Set down the records that follow exactly and completely.

***** The records *****

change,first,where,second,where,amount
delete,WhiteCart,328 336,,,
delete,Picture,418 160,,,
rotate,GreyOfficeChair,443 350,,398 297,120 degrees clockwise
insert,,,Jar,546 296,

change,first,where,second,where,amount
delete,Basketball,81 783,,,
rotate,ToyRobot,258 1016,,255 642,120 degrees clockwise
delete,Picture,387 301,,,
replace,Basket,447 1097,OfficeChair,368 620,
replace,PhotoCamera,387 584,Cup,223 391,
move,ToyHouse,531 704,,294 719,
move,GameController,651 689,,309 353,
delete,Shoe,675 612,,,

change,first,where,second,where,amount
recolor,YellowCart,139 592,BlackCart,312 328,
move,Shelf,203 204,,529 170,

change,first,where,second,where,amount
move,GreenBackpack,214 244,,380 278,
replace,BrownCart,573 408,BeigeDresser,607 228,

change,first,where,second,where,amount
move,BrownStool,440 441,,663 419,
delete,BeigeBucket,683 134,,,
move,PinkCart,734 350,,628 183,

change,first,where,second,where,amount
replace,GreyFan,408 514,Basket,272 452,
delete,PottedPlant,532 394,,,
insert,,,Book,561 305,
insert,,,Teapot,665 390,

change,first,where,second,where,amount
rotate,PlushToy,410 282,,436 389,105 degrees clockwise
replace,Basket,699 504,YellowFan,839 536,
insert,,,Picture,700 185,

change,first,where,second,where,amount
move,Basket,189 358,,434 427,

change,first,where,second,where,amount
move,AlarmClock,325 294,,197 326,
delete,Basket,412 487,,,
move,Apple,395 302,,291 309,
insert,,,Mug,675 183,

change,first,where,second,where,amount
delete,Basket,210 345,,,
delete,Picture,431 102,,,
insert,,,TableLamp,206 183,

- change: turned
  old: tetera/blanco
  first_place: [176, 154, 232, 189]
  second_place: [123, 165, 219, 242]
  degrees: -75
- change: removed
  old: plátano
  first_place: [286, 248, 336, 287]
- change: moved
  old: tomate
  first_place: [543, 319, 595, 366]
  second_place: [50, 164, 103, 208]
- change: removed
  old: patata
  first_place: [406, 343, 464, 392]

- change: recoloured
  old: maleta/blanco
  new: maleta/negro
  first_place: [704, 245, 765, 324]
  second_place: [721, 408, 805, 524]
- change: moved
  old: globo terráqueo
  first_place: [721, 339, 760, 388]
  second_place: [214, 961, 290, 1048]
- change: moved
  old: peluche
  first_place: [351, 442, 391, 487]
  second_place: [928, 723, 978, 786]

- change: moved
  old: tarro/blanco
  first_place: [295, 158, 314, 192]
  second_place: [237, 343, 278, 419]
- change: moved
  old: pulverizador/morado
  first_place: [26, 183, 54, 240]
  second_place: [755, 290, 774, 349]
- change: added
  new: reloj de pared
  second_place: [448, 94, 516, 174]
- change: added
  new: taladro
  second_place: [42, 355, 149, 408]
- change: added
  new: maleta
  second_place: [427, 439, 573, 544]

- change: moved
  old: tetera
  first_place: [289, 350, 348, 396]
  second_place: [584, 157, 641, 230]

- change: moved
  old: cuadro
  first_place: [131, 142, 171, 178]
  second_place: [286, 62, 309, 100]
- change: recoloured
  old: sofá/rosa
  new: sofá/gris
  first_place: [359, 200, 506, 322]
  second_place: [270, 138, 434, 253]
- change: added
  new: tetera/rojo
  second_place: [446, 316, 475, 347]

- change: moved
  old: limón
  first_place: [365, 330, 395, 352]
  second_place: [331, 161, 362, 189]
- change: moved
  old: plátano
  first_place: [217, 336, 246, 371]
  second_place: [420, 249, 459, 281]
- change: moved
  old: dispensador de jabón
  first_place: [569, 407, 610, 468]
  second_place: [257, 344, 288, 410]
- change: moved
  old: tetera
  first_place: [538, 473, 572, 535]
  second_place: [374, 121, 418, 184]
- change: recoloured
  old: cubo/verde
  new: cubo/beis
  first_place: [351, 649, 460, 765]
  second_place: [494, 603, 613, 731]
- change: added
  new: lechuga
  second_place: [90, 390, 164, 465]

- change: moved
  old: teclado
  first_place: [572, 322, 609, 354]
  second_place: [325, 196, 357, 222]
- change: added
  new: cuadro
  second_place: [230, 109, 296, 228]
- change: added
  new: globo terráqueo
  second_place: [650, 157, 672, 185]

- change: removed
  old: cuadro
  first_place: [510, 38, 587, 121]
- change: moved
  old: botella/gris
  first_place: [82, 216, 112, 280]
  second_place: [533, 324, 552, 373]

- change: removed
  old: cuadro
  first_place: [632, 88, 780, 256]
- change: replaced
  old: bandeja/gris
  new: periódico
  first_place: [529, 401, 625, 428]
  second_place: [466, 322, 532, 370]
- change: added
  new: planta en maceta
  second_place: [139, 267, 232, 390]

*****

Problem solution —
change,first,where,second,where,amount
delete,WhiteCart,328 336,,,
delete,Picture,418 160,,,
rotate,GreyOfficeChair,443 350,,398 297,120 degrees clockwise
insert,,,Jar,546 296,

change,first,where,second,where,amount
delete,Basketball,81 783,,,
rotate,ToyRobot,258 1016,,255 642,120 degrees clockwise
delete,Picture,387 301,,,
replace,Basket,447 1097,OfficeChair,368 620,
replace,PhotoCamera,387 584,Cup,223 391,
move,ToyHouse,531 704,,294 719,
move,GameController,651 689,,309 353,
delete,Shoe,675 612,,,

change,first,where,second,where,amount
recolor,YellowCart,139 592,BlackCart,312 328,
move,Shelf,203 204,,529 170,

change,first,where,second,where,amount
move,GreenBackpack,214 244,,380 278,
replace,BrownCart,573 408,BeigeDresser,607 228,

change,first,where,second,where,amount
move,BrownStool,440 441,,663 419,
delete,BeigeBucket,683 134,,,
move,PinkCart,734 350,,628 183,

change,first,where,second,where,amount
replace,GreyFan,408 514,Basket,272 452,
delete,PottedPlant,532 394,,,
insert,,,Book,561 305,
insert,,,Teapot,665 390,

change,first,where,second,where,amount
rotate,PlushToy,410 282,,436 389,105 degrees clockwise
replace,Basket,699 504,YellowFan,839 536,
insert,,,Picture,700 185,

change,first,where,second,where,amount
move,Basket,189 358,,434 427,

change,first,where,second,where,amount
move,AlarmClock,325 294,,197 326,
delete,Basket,412 487,,,
move,Apple,395 302,,291 309,
insert,,,Mug,675 183,

change,first,where,second,where,amount
delete,Basket,210 345,,,
delete,Picture,431 102,,,
insert,,,TableLamp,206 183,

- change: turned
  old: tetera/blanco
  first_place: [176, 154, 232, 189]
  second_place: [123, 165, 219, 242]
  degrees: -75
- change: removed
  old: plátano
  first_place: [286, 248, 336, 287]
- change: moved
  old: tomate
  first_place: [543, 319, 595, 366]
  second_place: [50, 164, 103, 208]
- change: removed
  old: patata
  first_place: [406, 343, 464, 392]

- change: recoloured
  old: maleta/blanco
  new: maleta/negro
  first_place: [704, 245, 765, 324]
  second_place: [721, 408, 805, 524]
- change: moved
  old: globo terráqueo
  first_place: [721, 339, 760, 388]
  second_place: [214, 961, 290, 1048]
- change: moved
  old: peluche
  first_place: [351, 442, 391, 487]
  second_place: [928, 723, 978, 786]

- change: moved
  old: tarro/blanco
  first_place: [295, 158, 314, 192]
  second_place: [237, 343, 278, 419]
- change: moved
  old: pulverizador/morado
  first_place: [26, 183, 54, 240]
  second_place: [755, 290, 774, 349]
- change: added
  new: reloj de pared
  second_place: [448, 94, 516, 174]
- change: added
  new: taladro
  second_place: [42, 355, 149, 408]
- change: added
  new: maleta
  second_place: [427, 439, 573, 544]

- change: moved
  old: tetera
  first_place: [289, 350, 348, 396]
  second_place: [584, 157, 641, 230]

- change: moved
  old: cuadro
  first_place: [131, 142, 171, 178]
  second_place: [286, 62, 309, 100]
- change: recoloured
  old: sofá/rosa
  new: sofá/gris
  first_place: [359, 200, 506, 322]
  second_place: [270, 138, 434, 253]
- change: added
  new: tetera/rojo
  second_place: [446, 316, 475, 347]

- change: moved
  old: limón
  first_place: [365, 330, 395, 352]
  second_place: [331, 161, 362, 189]
- change: moved
  old: plátano
  first_place: [217, 336, 246, 371]
  second_place: [420, 249, 459, 281]
- change: moved
  old: dispensador de jabón
  first_place: [569, 407, 610, 468]
  second_place: [257, 344, 288, 410]
- change: moved
  old: tetera
  first_place: [538, 473, 572, 535]
  second_place: [374, 121, 418, 184]
- change: recoloured
  old: cubo/verde
  new: cubo/beis
  first_place: [351, 649, 460, 765]
  second_place: [494, 603, 613, 731]
- change: added
  new: lechuga
  second_place: [90, 390, 164, 465]

- change: moved
  old: teclado
  first_place: [572, 322, 609, 354]
  second_place: [325, 196, 357, 222]
- change: added
  new: cuadro
  second_place: [230, 109, 296, 228]
- change: added
  new: globo terráqueo
  second_place: [650, 157, 672, 185]

- change: removed
  old: cuadro
  first_place: [510, 38, 587, 121]
- change: moved
  old: botella/gris
  first_place: [82, 216, 112, 280]
  second_place: [533, 324, 552, 373]

- change: removed
  old: cuadro
  first_place: [632, 88, 780, 256]
- change: replaced
  old: bandeja/gris
  new: periódico
  first_place: [529, 401, 625, 428]
  second_place: [466, 322, 532, 370]
- change: added
  new: planta en maceta
  second_place: [139, 267, 232, 390]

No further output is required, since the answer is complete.